Ohio and Indiana regulators have approved Liberty Mutual Group's $2.7 billion acquisition of Ohio Casualty Corp., which the parties said today they expect to close on Friday.

Liberty said Dwight W. Bowie, president and chief executive officer of its Peerless Insurance unit, has been named to lead the transition of Ohio Casualty Corporation to Liberty Mutual Agency Markets on a countrywide basis. Michael R. Christiansen was named to the vacancy at Peerless.

When the deal was announced in May the companies said that Liberty Mutual, which is not public, would pay $44 per share and would fund the purchase with cash on hand and short-term debt in a transaction that is not subject to any financing contingencies.

Following the acquisition, Ohio Casualty will be part of Liberty Mutual Group's Agency Markets business unit.

Edmund F. Kelly, Liberty Mutual Group chairman, president and chief executive officer, said in May that the acquisition would strengthen the firm's regional-company independent agency business and our agency relationships.

At the close of the deal Liberty Mutual "will become the largest regional provider of property-casualty products distributed through independent agents in the United States," he said.

Boston-based Liberty Mutual Group currently ranks as sixth largest property and casualty insurer in the U.S. based on 2006 direct written premium.

As of Dec. 31, 2006, Liberty Mutual Group reported $85.5 billion in consolidated assets, $74.6 billion in consolidated liabilities, and $23.5 billion in annual consolidated revenue.

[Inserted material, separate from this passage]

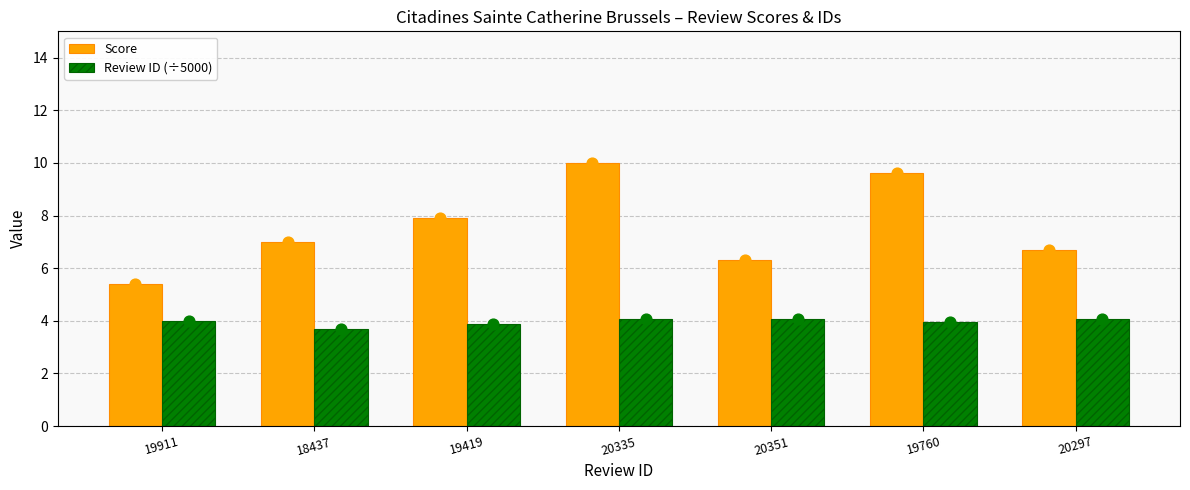

Which series has the widest spread of Y values?

Score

Liberty Mutual Group offers personal automobile, homeowners, workers compensation, commercial multiple peril, commercial automobile, general liability, global specialty, group disability, assumed reinsurance, fire and surety.

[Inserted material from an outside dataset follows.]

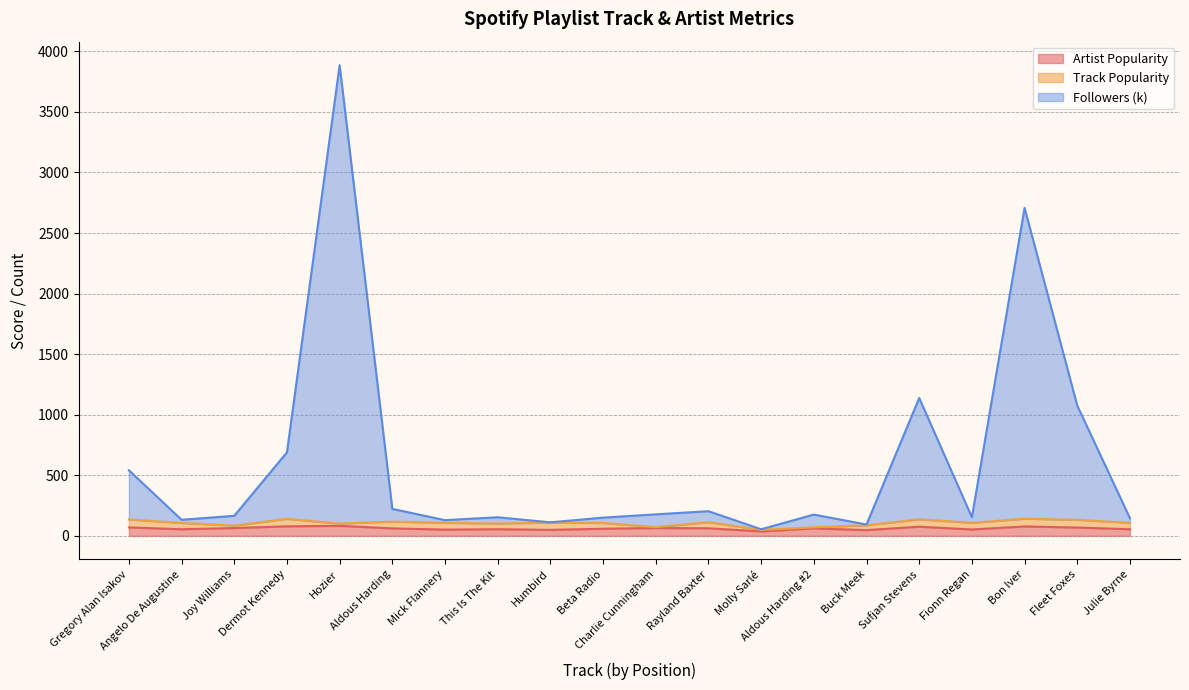

Which category has the highest value in the Followers (k) series?

Hozier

The Ohio Casualty Corp. group of six companies is ranked 51st among U.S. property-casualty insurance groups based on direct written premiums written. The Group's member companies write auto, home and business insurance.

Ohio Casualty Corp. reported assets of approximately $5.7 billion on June 30.

When the acquisition was initially announced, Mark Rouck, an analyst at Fitch Ratings in New York, said, "From a strategic sense, the transaction makes sense and is a good fit with the agency markets segment of Liberty Mutual."